Every record is to be duplicated exactly as it reads, without its images.

******

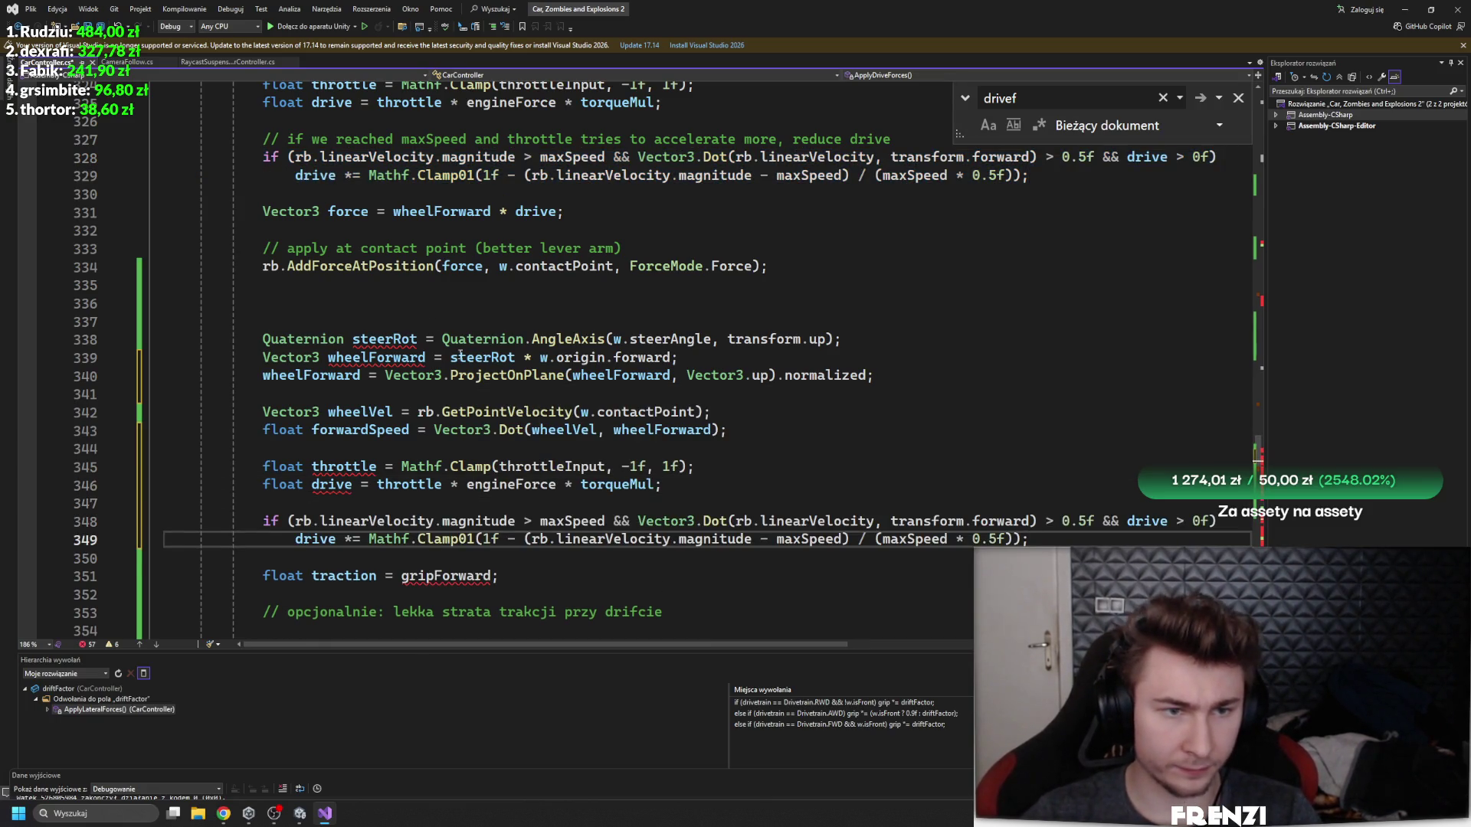
- Select the line computing force from drive for copying
left_click(565, 211)
left_click(262, 212, "shift")
scroll(453, 497, "down", 2)
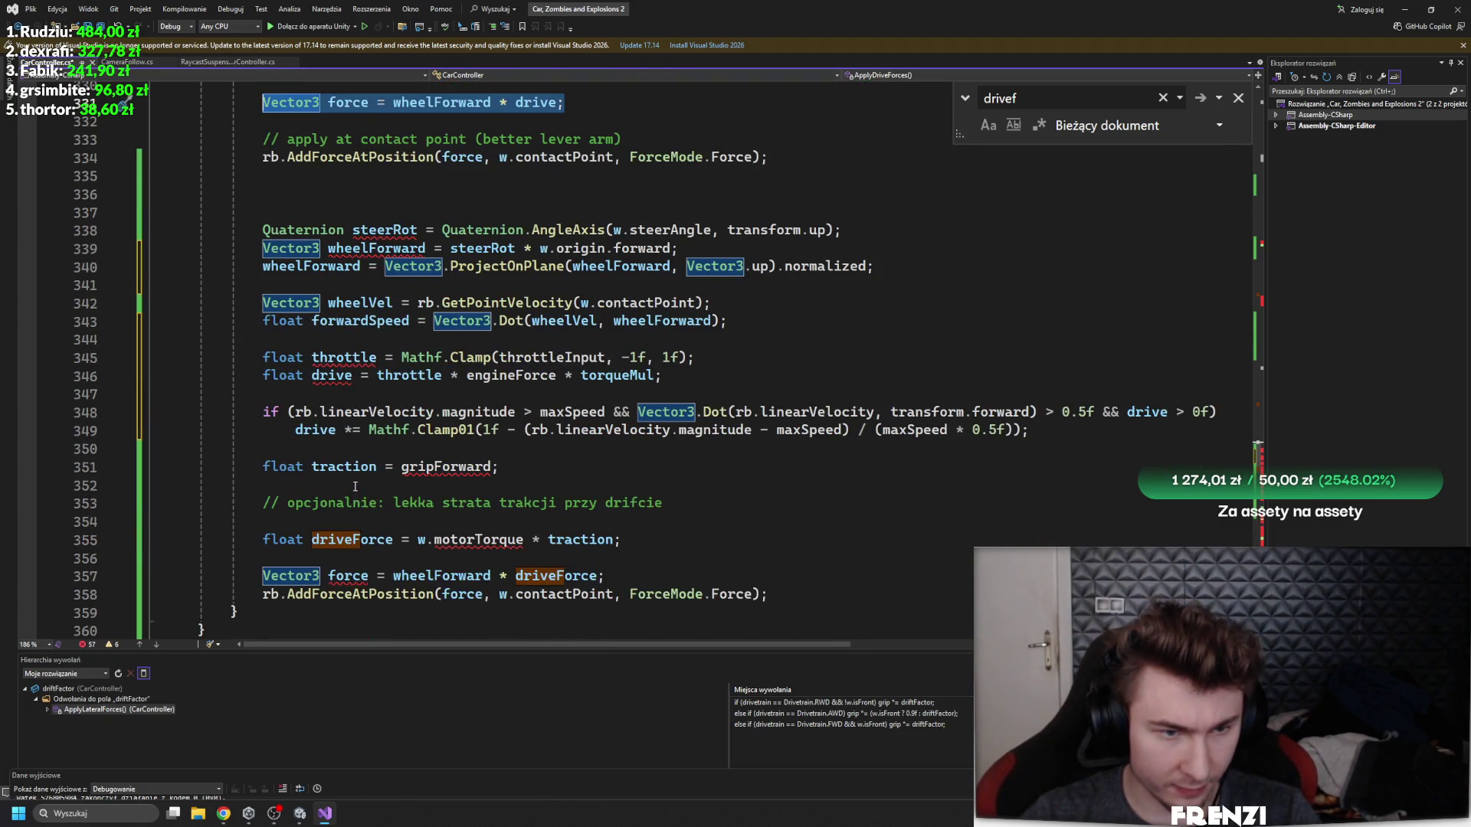
left_click(355, 486)
left_click(352, 464)
left_click(459, 468)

******

> _Written answer_
- Select the line computing force from drive for copying
left_click(565, 211)
left_click(262, 212, "shift")
scroll(453, 497, "down", 2)
left_click(355, 486)
left_click(352, 464)
left_click(459, 468)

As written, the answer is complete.